Other New York City Stories & Authors


Washington Square Park, Triumphal Arch

Despite the facts that "Bartleby the Scrivener" was set in Manhattan and that Melville has a close connection to New York City himself, he is not generally regarded as a New York City author. The Realists (post-1865) who came after the days of Hawthorne, Melville, and Poe, were more apt to use New York City as a setting for their novels and short stories -- telling of the lives of the upper crust of society as well as the immigrant poor. So, who are the New York City realists who followed Melville?
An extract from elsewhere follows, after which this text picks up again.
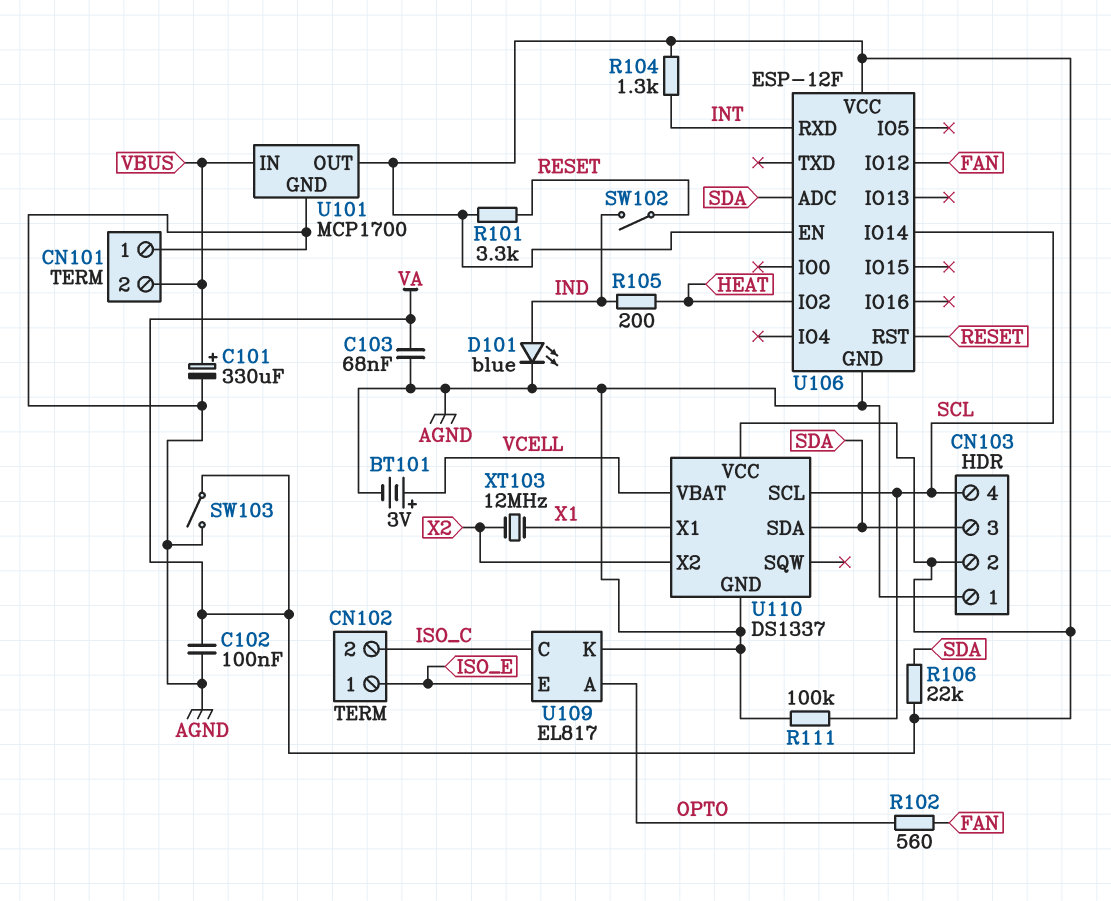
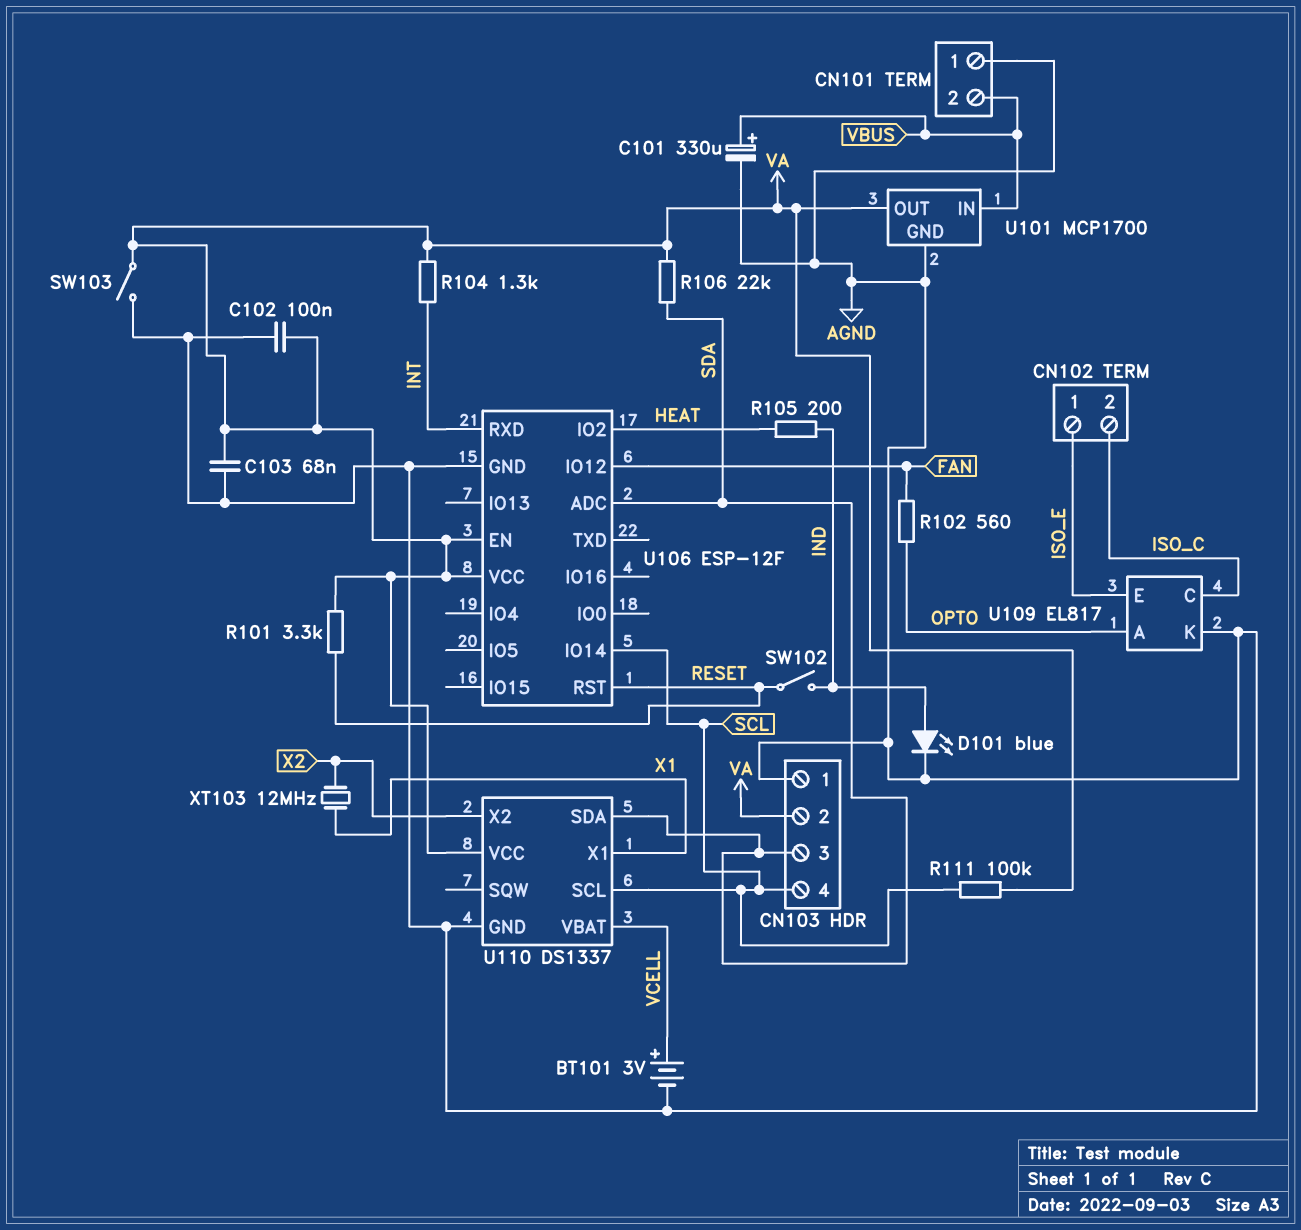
R111: 100k (AGND, SCL) -> 100k (SCL, VA)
Edith Wharton is probably the most prolific and well-regarded of them. Several of her novels are set in New York City -- Custom of the Country, The Age of Innocence, and Old New York; Stephen Crane's Maggie of the Streets, Henry James' Washington Square, and John Dos Passos's Manhattan Transfer are others. Although Willa Cather is best known for her prairie novels and short stories, she set several of her stories (e.g., "Paul's Case" and "Neighbour Rosicky") at least partially in New York City, usually in order to contrast big town lifestyles with small town attitudes.

This semester we will next be getting into the realm of realism by reading Edith Wharton, Stephen Crane, and Willa Cather, although not their New York stories.